[Dataset content]

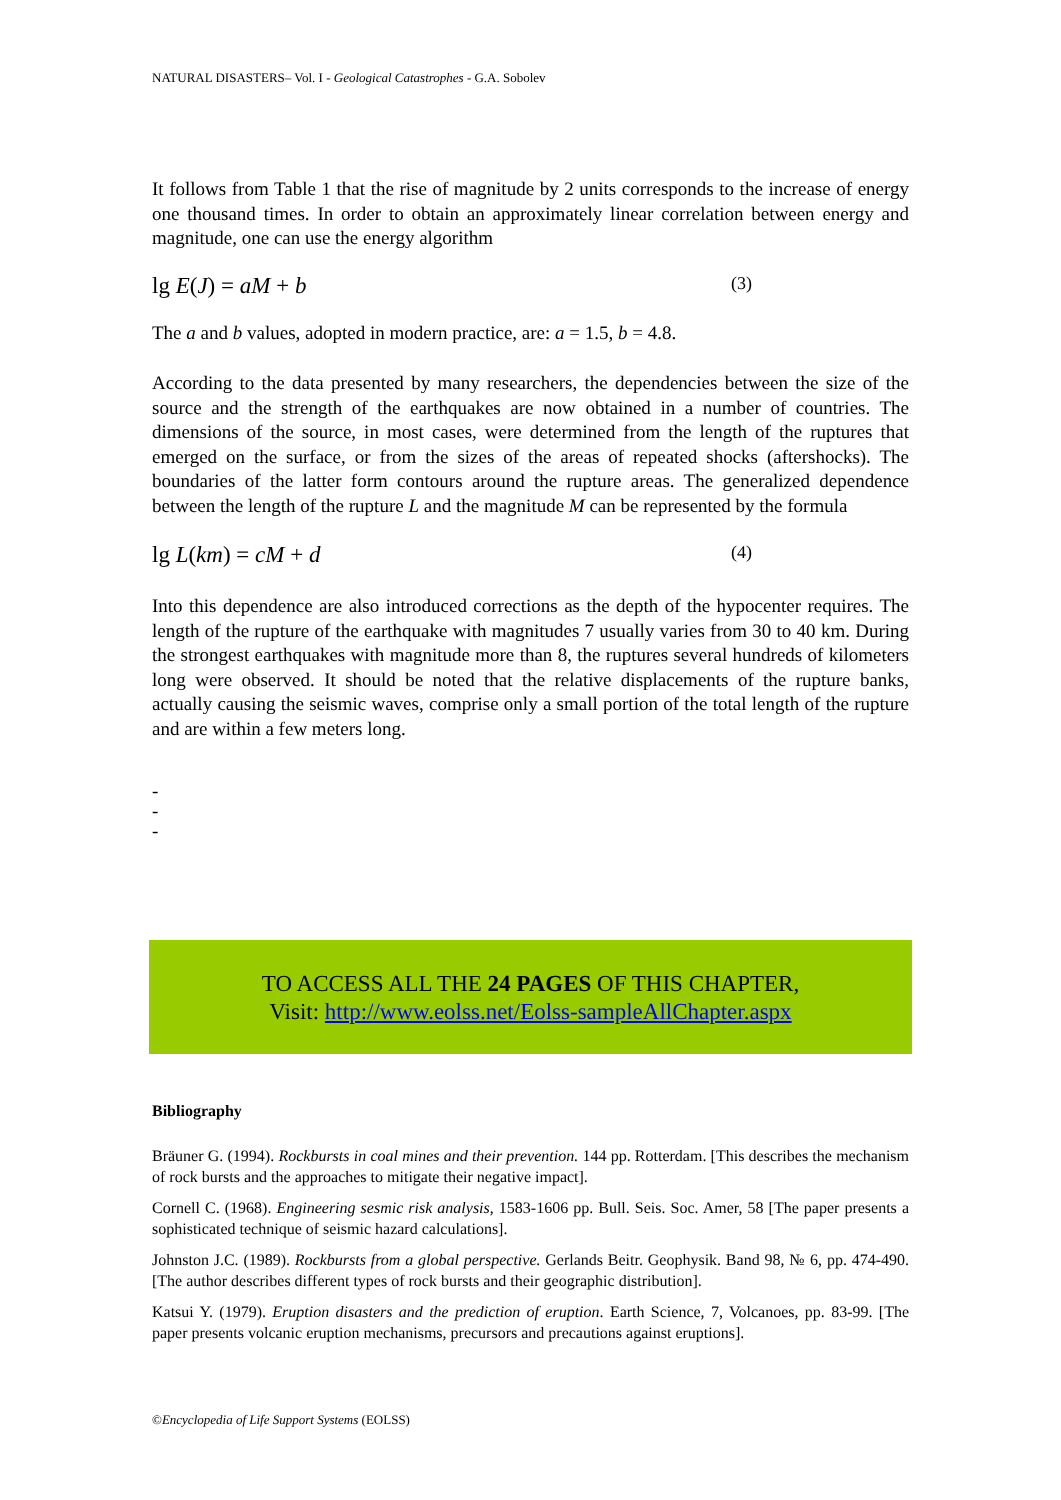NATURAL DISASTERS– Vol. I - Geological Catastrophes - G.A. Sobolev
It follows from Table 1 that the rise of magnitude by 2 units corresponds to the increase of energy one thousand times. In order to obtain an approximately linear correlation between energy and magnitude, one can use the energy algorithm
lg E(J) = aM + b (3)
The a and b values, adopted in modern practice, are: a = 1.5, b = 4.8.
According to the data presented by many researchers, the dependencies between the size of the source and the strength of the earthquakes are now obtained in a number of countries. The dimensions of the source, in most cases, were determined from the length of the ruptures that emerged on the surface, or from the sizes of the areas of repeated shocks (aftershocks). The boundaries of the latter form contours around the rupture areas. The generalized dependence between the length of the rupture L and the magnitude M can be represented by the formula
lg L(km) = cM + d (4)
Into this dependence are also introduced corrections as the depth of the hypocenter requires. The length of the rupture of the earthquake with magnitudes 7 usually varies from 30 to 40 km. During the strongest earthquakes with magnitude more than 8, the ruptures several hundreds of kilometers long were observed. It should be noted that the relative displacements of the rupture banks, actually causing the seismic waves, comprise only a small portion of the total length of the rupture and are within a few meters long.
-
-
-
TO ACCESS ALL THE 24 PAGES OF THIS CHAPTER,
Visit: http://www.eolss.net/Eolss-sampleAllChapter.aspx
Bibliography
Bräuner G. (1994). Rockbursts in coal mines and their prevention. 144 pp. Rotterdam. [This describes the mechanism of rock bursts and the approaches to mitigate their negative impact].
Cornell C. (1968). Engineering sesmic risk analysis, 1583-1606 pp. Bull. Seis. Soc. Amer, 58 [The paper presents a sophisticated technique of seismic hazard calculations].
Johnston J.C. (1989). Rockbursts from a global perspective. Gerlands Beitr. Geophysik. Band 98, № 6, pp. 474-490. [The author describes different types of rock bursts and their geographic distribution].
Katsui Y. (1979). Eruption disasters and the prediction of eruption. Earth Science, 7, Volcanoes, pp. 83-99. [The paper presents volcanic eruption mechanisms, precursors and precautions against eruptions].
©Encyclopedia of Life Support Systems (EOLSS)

[/Dataset content]

Goal of the exercise:
Count of lines with "length": please work it out for the entries above and give the number by itself.

Your solution:
2